וַיִּקְרָ֧א אֱלֹהִ֛ים לָֽרָקִ֖יעַ שָׁמָ֑יִם וַֽיְהִי־עֶ֥רֶב וַֽיְהִי־בֹ֖קֶר יֹ֥ום שֵׁנִֽי׃ פ
It is curious to note that God did not say “it was good” at the end of His work on the second day. Some Jewish teachers explained this by claiming that Satan and his angels fell on the second day, so it was not good. This explanation does not stand up to examination. God declared at the end of the sixth day that all of creation was “very good.” (Genesis 1:31) He would not have said this if some of creation were evil. The angels did not fall until after the sixth day. Also, God told Job in Job 38:7 that ALL the angels shouted for joy when He laid the foundation and cornerstone of the Earth. Whether you consider the dirt to be the foundation, or the waters to be the foundation and the dirt the cornerstone, either way all of the angels shouted for joy on the third day.
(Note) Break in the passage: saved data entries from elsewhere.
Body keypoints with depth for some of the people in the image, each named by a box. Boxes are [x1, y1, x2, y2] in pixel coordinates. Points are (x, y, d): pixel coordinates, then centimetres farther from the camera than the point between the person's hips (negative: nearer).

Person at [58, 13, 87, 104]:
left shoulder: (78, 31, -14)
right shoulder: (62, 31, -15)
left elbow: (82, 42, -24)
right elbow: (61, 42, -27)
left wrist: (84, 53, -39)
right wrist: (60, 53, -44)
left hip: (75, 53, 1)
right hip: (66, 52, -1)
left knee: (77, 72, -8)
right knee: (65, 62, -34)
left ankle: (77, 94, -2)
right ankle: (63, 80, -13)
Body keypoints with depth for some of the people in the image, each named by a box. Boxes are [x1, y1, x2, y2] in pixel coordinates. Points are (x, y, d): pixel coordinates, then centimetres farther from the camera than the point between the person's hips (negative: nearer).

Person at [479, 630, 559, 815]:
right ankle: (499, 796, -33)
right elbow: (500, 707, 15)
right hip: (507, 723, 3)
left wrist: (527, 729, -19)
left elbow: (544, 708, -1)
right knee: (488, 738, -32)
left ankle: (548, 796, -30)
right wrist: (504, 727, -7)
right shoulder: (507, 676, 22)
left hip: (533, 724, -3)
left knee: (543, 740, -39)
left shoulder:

The assertion of the writers Calvin, Delitzsch, Macdonald, Jarchi, and Alford is the correct one: that the work begun on the second day was not finished until the middle of the third, at which place, accordingly, the expression of Divine approbation was introduced. Indeed, God said “It is good” twice on the third day, once after founding the land upon the waters (see Ps. 24:2) and shutting up waters in the fountains of the deep (Ps. 33:7), and then again after creating the plants. So God did the upper water work on the second day, when He created the ice canopy, and then did the lower water work on the third day, when He gathered the waters together. When He was finished with the water work He then said “It is good” on the third day.
The Jewish historian Josephus wrote, “After this, on the second day, He placed the heavens over the whole world, and separated it from the other parts: and determined that it should stand by itself. He also placed a crystalline firmament around it, and put together in a manner agreeable to the earth, and fitted it for giving moisture and rain, and for affording the advantage of dews.” Flavius Josephus, Antiquity of the Jews, Book 1, Chapter 1.
Another Jewish text states, “and God made the firmament, its thickness being three fingers between the limits of the heavens (atmosphere) and the waters of the oceans.” J. Bowers, D. S. Joanthgan translation, The Taroums and Rabbinin Literature, Cambridge University Press, 1969, P. 95. The canopy may have been around three inches thick.